Embassy Suites Old Town Alexandria.
$$ | HOTEL | Adjacent to Alexandria’s landmark George Washington Masonic Memorial, this all-suites hotel sits across the street from the Metro station and around the corner from the Amtrak station. A free shuttle is available to transport you to the scenic Alexandria riverfront, which has shops and restaurants. The cooked-to-order breakfast is complimentary, as is the cocktail reception every evening. There’s also a playroom for children.
Pros: large rooms; across from Metro station. Cons: outside city; small pool that is often crowded; popular with school groups. TripAdvisor: “always good,” “worked for us,” “great location.” | Rooms from: $269 | 1900 Diagonal Rd.

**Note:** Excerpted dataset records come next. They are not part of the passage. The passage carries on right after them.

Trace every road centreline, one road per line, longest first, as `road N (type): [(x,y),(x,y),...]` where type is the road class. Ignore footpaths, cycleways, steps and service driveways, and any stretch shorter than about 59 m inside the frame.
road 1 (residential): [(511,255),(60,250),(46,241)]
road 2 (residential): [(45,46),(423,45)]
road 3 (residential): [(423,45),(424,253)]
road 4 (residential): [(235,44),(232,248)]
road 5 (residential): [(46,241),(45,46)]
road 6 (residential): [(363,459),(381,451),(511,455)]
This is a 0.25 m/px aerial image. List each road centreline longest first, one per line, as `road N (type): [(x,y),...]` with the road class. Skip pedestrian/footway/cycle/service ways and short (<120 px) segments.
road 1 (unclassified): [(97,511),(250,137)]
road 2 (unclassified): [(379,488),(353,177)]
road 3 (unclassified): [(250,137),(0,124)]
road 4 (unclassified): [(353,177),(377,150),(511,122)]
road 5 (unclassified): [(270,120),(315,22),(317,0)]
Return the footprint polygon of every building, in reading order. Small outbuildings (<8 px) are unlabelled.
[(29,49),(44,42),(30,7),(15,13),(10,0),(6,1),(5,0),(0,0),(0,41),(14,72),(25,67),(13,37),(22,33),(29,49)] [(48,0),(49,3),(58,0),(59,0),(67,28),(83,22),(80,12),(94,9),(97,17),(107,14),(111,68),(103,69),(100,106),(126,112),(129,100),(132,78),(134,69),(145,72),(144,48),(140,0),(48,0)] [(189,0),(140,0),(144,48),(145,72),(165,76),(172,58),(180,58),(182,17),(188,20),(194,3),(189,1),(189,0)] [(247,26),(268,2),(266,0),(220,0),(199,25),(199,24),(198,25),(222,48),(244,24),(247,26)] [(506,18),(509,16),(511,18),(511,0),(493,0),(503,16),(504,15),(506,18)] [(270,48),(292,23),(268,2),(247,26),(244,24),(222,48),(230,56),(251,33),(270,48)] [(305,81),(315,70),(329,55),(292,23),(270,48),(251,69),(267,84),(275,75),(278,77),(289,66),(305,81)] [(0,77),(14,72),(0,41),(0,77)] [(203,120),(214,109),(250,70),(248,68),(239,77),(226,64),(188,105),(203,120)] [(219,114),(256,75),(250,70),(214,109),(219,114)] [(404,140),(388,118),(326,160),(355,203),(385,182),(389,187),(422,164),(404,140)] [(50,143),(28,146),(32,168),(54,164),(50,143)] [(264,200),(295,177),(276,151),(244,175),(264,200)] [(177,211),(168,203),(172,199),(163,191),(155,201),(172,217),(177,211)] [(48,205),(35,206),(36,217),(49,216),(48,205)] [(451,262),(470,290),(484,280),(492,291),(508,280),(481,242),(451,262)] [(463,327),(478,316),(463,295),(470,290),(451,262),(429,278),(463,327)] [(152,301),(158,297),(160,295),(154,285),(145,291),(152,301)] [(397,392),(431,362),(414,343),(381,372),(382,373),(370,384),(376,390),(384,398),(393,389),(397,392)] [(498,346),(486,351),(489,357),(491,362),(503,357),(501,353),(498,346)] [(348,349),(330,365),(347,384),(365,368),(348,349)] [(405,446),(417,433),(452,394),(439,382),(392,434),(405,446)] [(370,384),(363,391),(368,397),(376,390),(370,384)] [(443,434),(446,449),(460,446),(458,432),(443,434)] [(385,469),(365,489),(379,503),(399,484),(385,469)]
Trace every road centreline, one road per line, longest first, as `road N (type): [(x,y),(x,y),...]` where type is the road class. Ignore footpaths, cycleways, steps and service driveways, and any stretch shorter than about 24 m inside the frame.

| Old Town | 22314 | 703/684–5900, 800/362–2779 | Breakfast.
Hotel Monaco Alexandria.
$$$ | HOTEL | There’s a fine line between history and modernity in Old Town Alexandria, and Hotel Monaco reflects that spirit in luxurious guestrooms where traditonal Americana takes on a sharp, contemporary look. Teal woodwork and overstuffed couches make the lobby an inviting place for a complimentary cup of coffee or glass of wine. Pros: central location to Old Town sights; guests enjoy a complimentary wine
happy hour in the lobby between 5 and 6. Cons: thin walls mean you might hear conversations in adjoining rooms or barking dogs in the hallway. TripAdvisor: “service and comfort,” “a beautiful hotel,” “great location and fancy rooms.” | Rooms from: $299 | 480 King St. | 22314 | 703/549–6080 | www.monaco-alexandria.com | 241 rooms, 10 suites | No meals | Station: King St.
Morrison House.
$$$ | HOTEL | The architecture, parquet floors, crystal chandeliers, decorative fireplaces, and furnishings here are so faithful to the Federal period (1790–1820) that the hotel is often mistaken for a renovation rather than what it is: a structure built from scratch in 1985. Some rooms have fireplaces and four-poster beds, and all come with bathrobes and a pack of fresh-baked cookies on your pillow. The highly regarded Grille restaurant
serves American contemporary cuisine. Pros: in the heart of Old Town, about a 15-minute walk from the train and Metrorail stations; modern building with historic charm. Cons: can be a little pricey; fireplaces are decorative only. TripAdvisor: “great service,” “perfection,” “friendly staff and a clean room.” | Rooms from: $299 | 116
S. Alfred St. | 22314 | 703/838–8000, 800/367–0800 | www.morrisonhouse.com | 42 rooms, 3 suites | No meals | Station: King St.